Vingt-quatre ans après les faits, le parquet de Paris a demandé un non-lieu au terme de l’enquête sur l’attentat qui coûta la vie en avril 1994 au président rwandais Juvénal Habyarimana, a-t-on appris samedi 13 octobre de source judiciaire. Cet épisode est considéré comme le déclencheur du génocide des Tutsi au Rwanda, qui fit huit cent mille morts.
Dans son réquisitoire définitif, daté du 10 octobre, le parquet demande l’abandon des poursuites contre les sept protagonistes mis en examen, issus du clan de Paul Kagame, l’actuel président du Rwanda, estimant que l’enquête n’avait pas permis de réunir de « charges suffisantes » contre eux. La décision finale sur leur sort est désormais entre les mains des juges d’instruction.
Pour Philippe Meilhac, avocat de la veuve de l’ex-président, Agathe Habyarimana, « la position du ministère public est inacceptable » :
« Depuis dix ans, le parquet a lâché les juges d’instruction pour des raisons notamment politiques.

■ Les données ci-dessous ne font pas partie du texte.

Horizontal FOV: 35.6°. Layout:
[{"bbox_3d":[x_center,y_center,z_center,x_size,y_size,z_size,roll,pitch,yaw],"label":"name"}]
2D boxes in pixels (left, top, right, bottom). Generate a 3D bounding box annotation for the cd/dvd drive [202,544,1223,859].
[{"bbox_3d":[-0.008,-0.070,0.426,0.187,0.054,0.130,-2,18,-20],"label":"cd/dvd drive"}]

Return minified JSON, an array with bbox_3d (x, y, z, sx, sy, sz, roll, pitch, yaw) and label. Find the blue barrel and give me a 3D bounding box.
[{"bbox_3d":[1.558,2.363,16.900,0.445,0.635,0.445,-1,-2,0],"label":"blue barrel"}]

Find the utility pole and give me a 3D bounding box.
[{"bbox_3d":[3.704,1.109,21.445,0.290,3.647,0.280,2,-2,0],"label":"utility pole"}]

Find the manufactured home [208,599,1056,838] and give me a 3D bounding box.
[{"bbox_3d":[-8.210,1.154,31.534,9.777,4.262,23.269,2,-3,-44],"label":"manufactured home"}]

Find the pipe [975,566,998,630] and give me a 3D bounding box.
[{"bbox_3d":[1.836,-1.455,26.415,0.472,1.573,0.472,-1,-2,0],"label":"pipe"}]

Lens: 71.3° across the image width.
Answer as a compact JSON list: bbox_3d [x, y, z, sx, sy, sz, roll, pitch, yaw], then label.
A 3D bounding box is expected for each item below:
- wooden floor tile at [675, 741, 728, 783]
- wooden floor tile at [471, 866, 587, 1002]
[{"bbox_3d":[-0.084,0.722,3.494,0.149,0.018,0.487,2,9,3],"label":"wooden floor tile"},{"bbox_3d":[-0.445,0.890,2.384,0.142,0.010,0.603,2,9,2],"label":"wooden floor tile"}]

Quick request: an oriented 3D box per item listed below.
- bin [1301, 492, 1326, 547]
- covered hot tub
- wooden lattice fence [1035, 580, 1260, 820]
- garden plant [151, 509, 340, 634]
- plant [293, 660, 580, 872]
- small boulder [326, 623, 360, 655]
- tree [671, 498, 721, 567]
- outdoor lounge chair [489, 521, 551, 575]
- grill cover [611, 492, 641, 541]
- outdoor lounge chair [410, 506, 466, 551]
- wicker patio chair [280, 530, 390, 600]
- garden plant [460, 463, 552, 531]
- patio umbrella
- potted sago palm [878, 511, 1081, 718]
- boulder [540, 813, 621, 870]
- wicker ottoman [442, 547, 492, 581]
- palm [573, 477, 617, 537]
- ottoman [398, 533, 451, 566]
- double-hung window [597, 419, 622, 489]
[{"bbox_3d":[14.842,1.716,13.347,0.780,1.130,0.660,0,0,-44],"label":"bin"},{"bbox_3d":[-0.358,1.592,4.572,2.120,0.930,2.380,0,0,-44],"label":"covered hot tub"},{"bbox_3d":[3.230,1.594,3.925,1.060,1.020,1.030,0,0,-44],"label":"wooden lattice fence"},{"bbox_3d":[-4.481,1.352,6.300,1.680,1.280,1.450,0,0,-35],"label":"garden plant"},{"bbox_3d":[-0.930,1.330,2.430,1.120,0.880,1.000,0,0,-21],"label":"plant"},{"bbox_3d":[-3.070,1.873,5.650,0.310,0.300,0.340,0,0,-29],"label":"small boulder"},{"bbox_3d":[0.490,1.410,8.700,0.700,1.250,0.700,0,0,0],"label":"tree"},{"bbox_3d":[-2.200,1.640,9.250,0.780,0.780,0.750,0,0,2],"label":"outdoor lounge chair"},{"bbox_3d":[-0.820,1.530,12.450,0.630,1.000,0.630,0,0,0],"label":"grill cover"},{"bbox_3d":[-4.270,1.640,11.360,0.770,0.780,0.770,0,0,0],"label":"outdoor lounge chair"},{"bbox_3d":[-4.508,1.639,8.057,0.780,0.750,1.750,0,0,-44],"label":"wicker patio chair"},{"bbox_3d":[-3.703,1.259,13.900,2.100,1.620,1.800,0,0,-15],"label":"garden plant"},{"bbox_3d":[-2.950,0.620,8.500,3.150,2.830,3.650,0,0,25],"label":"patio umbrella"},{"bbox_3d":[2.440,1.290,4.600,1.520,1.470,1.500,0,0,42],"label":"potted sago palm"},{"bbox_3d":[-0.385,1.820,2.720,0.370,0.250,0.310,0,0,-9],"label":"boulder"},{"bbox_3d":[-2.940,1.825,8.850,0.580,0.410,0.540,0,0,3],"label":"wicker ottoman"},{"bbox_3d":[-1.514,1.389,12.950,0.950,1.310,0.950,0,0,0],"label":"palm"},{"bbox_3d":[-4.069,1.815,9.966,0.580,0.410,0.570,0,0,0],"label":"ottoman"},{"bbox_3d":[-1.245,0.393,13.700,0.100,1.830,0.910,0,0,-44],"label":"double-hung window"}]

La preuve en est que ce réquisitoire arrive précisément au moment de la nomination d’une Rwandaise (Louise Mushikiwabo) à la tête de l’organisation de la francophonie. »
Et pour les avocats des sept mis en examen, Bernard Maingain et Léon-Lef Forster, « cette étape tend à clore vingt années d’errements ».
Paul Kagame accuse la France
Le soir du 6 avril 1994, l’avion de M. Habyarimana fut abattu par au moins un missile. Trois jours plus tard, un gouvernement intérimaire, composé d’extrémistes hutu, arrive au pouvoir. Les Tutsi sont immédiatement accusés de l’attentat qui a visé l’avion présidentiel. S’en ensuivent cent jours de massacres et d’atrocités, faisant huit cent mille morts, majoritairement parmi les Tutsi.
La rébellion du Front patriotique rwandais (FPR), que dirigeait Paul Kagame, chassa en juillet 1994 le régime extrémiste hutu et mit fin au génocide. Depuis, M. Kagame — d’abord vice-président et ministre de la défense, entre 1994 et 2003, puis élu chef de l’Etat cette année-là et réélu en 2010 — reproche à la France son implication avant, pendant et après le génocide.
Au Rwanda, une commission d’enquête avait imputé la responsabilité de l’attentat aux extrémistes hutu qui voulaient se débarrasser d’un président, lui-même hutu, jugé trop modéré. Une information judiciaire avait été ouverte en 1998 à Paris à la suite de la plainte des familles de l’équipage, composé de Français.
En 2006, Kigali avait temporairement rompu ses relations avec Paris lorsque, sous l’égide du premier juge saisi, Jean-Louis Bruguière, l’enquête avait privilégié l’hypothèse d’un attentat commis par l’ex-rébellion, dirigée par Paul Kagame. Le président rwandais avait accusé en retour la France d’avoir formé les militaires qui se livrèrent au génocide. Mais Paris a toujours démenti une quelconque implication française dans les massacres.